Collected data
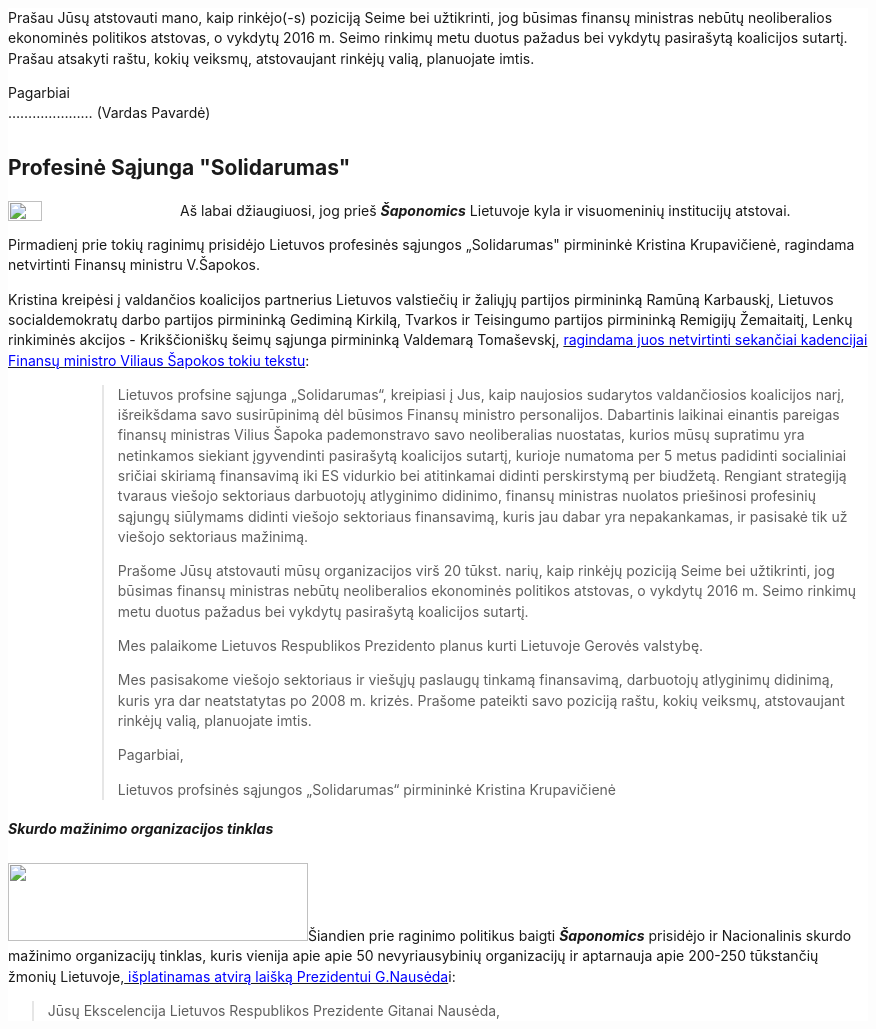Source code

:Prašau Jūsų atstovauti mano, kaip rinkėjo(-s) poziciją Seime bei užtikrinti, jog būsimas finansų ministras nebūtų neoliberalios ekonominės politikos atstovas, o vykdytų 2016 m. Seimo rinkimų metu duotus pažadus bei vykdytų pasirašytą koalicijos sutartį.
Prašau atsakyti raštu, kokių veiksmų, atstovaujant rinkėjų valią, planuojate imtis.<br>

Pagarbiai<br>
………………… (Vardas Pavardė)
</blockquote>

<h2>Profesinė Sąjunga "Solidarumas"</h2>

<img src="http://lithuanian-economy.net/wp-content/uploads/2019/07/krup_oficial2-281x300.jpg" alt="" width="20%" height="20%" align="left"/>

Aš labai džiaugiuosi, jog prieš <em><strong>Šaponomics</strong></em> Lietuvoje kyla ir visuomeninių institucijų atstovai.

Pirmadienį prie tokių raginimų prisidėjo Lietuvos profesinės sąjungos „Solidarumas" pirmininkė Kristina Krupavičienė, ragindama netvirtinti Finansų ministru V.Šapokos.

Kristina kreipėsi į valdančios koalicijos partnerius Lietuvos valstiečių ir žaliųjų partijos pirmininką Ramūną Karbauskį, Lietuvos socialdemokratų darbo partijos pirmininką Gediminą Kirkilą, Tvarkos ir Teisingumo partijos pirmininką Remigijų Žemaitaitį, Lenkų rinkiminės akcijos - Krikščioniškų šeimų sąjunga pirmininką Valdemarą Tomaševskį, <a href="https://lps.lt/2294-lietuvos-profesines-sajungos-solidarumas-pirmininke-ragina-netvirtinti-finansu-ministru-v-sapokos" target="_blank" rel="noopener noreferrer"><span style="color: #0000ff;">ragindama juos netvirtinti sekančiai kadencijai Finansų ministro Viliaus Šapokos tokiu tekstu</span></a>:

<div style="margin-left: 5em;">
<blockquote>Lietuvos profsine sąjunga „Solidarumas“, kreipiasi į Jus, kaip naujosios sudarytos valdančiosios koalicijos narį, išreikšdama savo susirūpinimą dėl būsimos Finansų ministro personalijos.
Dabartinis laikinai einantis pareigas finansų ministras Vilius Šapoka pademonstravo savo neoliberalias nuostatas, kurios mūsų supratimu yra netinkamos siekiant įgyvendinti pasirašytą koalicijos sutartį, kurioje numatoma per 5 metus padidinti socialiniai sričiai skiriamą finansavimą iki ES vidurkio bei atitinkamai didinti perskirstymą per biudžetą. Rengiant strategiją tvaraus viešojo sektoriaus darbuotojų atlyginimo didinimo, finansų ministras nuolatos priešinosi profesinių sąjungų siūlymams didinti viešojo sektoriaus finansavimą, kuris jau dabar yra nepakankamas, ir pasisakė tik už viešojo sektoriaus mažinimą.

Prašome Jūsų atstovauti mūsų organizacijos virš 20 tūkst. narių, kaip rinkėjų poziciją Seime bei užtikrinti, jog būsimas finansų ministras nebūtų neoliberalios ekonominės politikos atstovas, o vykdytų 2016 m. Seimo rinkimų metu duotus pažadus bei vykdytų pasirašytą koalicijos sutartį.

Mes palaikome Lietuvos Respublikos Prezidento planus kurti Lietuvoje Gerovės valstybę.

Mes pasisakome viešojo sektoriaus ir viešųjų paslaugų tinkamą finansavimą, darbuotojų atlyginimų didinimą, kuris yra dar neatstatytas po 2008 m. krizės.
Prašome pateikti savo poziciją raštu, kokių veiksmų, atstovaujant rinkėjų valią, planuojate imtis.

Pagarbiai,

Lietuvos profsinės sąjungos „Solidarumas“ pirmininkė Kristina Krupavičienė</blockquote>
</div>

<h5>Skurdo mažinimo organizacijos tinklas</h5>
<a href="http://lithuanian-economy.net/wp-content/uploads/2019/07/cropped-57113067_2202961206438425_4718625794950168576_n.jpg"><img class="alignleft wp-image-2417 size-medium" src="http://lithuanian-economy.net/wp-content/uploads/2019/07/cropped-57113067_2202961206438425_4718625794950168576_n-300x78.jpg" alt="" width="300" height="78" /></a>Šiandien prie raginimo politikus baigti <em><strong>Šaponomics</strong></em> prisidėjo ir Nacionalinis skurdo mažinimo organizacijų tinklas, kuris vienija apie apie 50 nevyriausybinių organizacijų ir aptarnauja apie 200-250 tūkstančių žmonių Lietuvoje,<a href="http://www.stopskurdas.lt/naujienos/atviras-laiskas-lr-prezidentui-del-finansu-ministro-kandidaturos/" target="_blank" rel="noopener noreferrer"><span style="color: #0000ff;"> išplatinamas atvirą laišką Prezidentui G.Nausėda</span></a>i:
<blockquote>Jūsų Ekscelencija Lietuvos Respublikos Prezidente Gitanai Nausėda,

Written task: Set down every entry above again exactly, dropping each picture.

Exercise solution:
Source code

:Prašau Jūsų atstovauti mano, kaip rinkėjo(-s) poziciją Seime bei užtikrinti, jog būsimas finansų ministras nebūtų neoliberalios ekonominės politikos atstovas, o vykdytų 2016 m. Seimo rinkimų metu duotus pažadus bei vykdytų pasirašytą koalicijos sutartį.
Prašau atsakyti raštu, kokių veiksmų, atstovaujant rinkėjų valią, planuojate imtis.<br>

Pagarbiai<br>
………………… (Vardas Pavardė)
</blockquote>

<h2>Profesinė Sąjunga "Solidarumas"</h2>

<img src="http://lithuanian-economy.net/wp-content/uploads/2019/07/krup_oficial2-281x300.jpg" alt="" width="20%" height="20%" align="left"/>

Aš labai džiaugiuosi, jog prieš <em><strong>Šaponomics</strong></em> Lietuvoje kyla ir visuomeninių institucijų atstovai.

Pirmadienį prie tokių raginimų prisidėjo Lietuvos profesinės sąjungos „Solidarumas" pirmininkė Kristina Krupavičienė, ragindama netvirtinti Finansų ministru V.Šapokos.

Kristina kreipėsi į valdančios koalicijos partnerius Lietuvos valstiečių ir žaliųjų partijos pirmininką Ramūną Karbauskį, Lietuvos socialdemokratų darbo partijos pirmininką Gediminą Kirkilą, Tvarkos ir Teisingumo partijos pirmininką Remigijų Žemaitaitį, Lenkų rinkiminės akcijos - Krikščioniškų šeimų sąjunga pirmininką Valdemarą Tomaševskį, <a href="https://lps.lt/2294-lietuvos-profesines-sajungos-solidarumas-pirmininke-ragina-netvirtinti-finansu-ministru-v-sapokos" target="_blank" rel="noopener noreferrer"><span style="color: #0000ff;">ragindama juos netvirtinti sekančiai kadencijai Finansų ministro Viliaus Šapokos tokiu tekstu</span></a>:

<div style="margin-left: 5em;">
<blockquote>Lietuvos profsine sąjunga „Solidarumas“, kreipiasi į Jus, kaip naujosios sudarytos valdančiosios koalicijos narį, išreikšdama savo susirūpinimą dėl būsimos Finansų ministro personalijos.
Dabartinis laikinai einantis pareigas finansų ministras Vilius Šapoka pademonstravo savo neoliberalias nuostatas, kurios mūsų supratimu yra netinkamos siekiant įgyvendinti pasirašytą koalicijos sutartį, kurioje numatoma per 5 metus padidinti socialiniai sričiai skiriamą finansavimą iki ES vidurkio bei atitinkamai didinti perskirstymą per biudžetą. Rengiant strategiją tvaraus viešojo sektoriaus darbuotojų atlyginimo didinimo, finansų ministras nuolatos priešinosi profesinių sąjungų siūlymams didinti viešojo sektoriaus finansavimą, kuris jau dabar yra nepakankamas, ir pasisakė tik už viešojo sektoriaus mažinimą.

Prašome Jūsų atstovauti mūsų organizacijos virš 20 tūkst. narių, kaip rinkėjų poziciją Seime bei užtikrinti, jog būsimas finansų ministras nebūtų neoliberalios ekonominės politikos atstovas, o vykdytų 2016 m. Seimo rinkimų metu duotus pažadus bei vykdytų pasirašytą koalicijos sutartį.

Mes palaikome Lietuvos Respublikos Prezidento planus kurti Lietuvoje Gerovės valstybę.

Mes pasisakome viešojo sektoriaus ir viešųjų paslaugų tinkamą finansavimą, darbuotojų atlyginimų didinimą, kuris yra dar neatstatytas po 2008 m. krizės.
Prašome pateikti savo poziciją raštu, kokių veiksmų, atstovaujant rinkėjų valią, planuojate imtis.

Pagarbiai,

Lietuvos profsinės sąjungos „Solidarumas“ pirmininkė Kristina Krupavičienė</blockquote>
</div>

<h5>Skurdo mažinimo organizacijos tinklas</h5>
<a href="http://lithuanian-economy.net/wp-content/uploads/2019/07/cropped-57113067_2202961206438425_4718625794950168576_n.jpg"><img class="alignleft wp-image-2417 size-medium" src="http://lithuanian-economy.net/wp-content/uploads/2019/07/cropped-57113067_2202961206438425_4718625794950168576_n-300x78.jpg" alt="" width="300" height="78" /></a>Šiandien prie raginimo politikus baigti <em><strong>Šaponomics</strong></em> prisidėjo ir Nacionalinis skurdo mažinimo organizacijų tinklas, kuris vienija apie apie 50 nevyriausybinių organizacijų ir aptarnauja apie 200-250 tūkstančių žmonių Lietuvoje,<a href="http://www.stopskurdas.lt/naujienos/atviras-laiskas-lr-prezidentui-del-finansu-ministro-kandidaturos/" target="_blank" rel="noopener noreferrer"><span style="color: #0000ff;"> išplatinamas atvirą laišką Prezidentui G.Nausėda</span></a>i:
<blockquote>Jūsų Ekscelencija Lietuvos Respublikos Prezidente Gitanai Nausėda,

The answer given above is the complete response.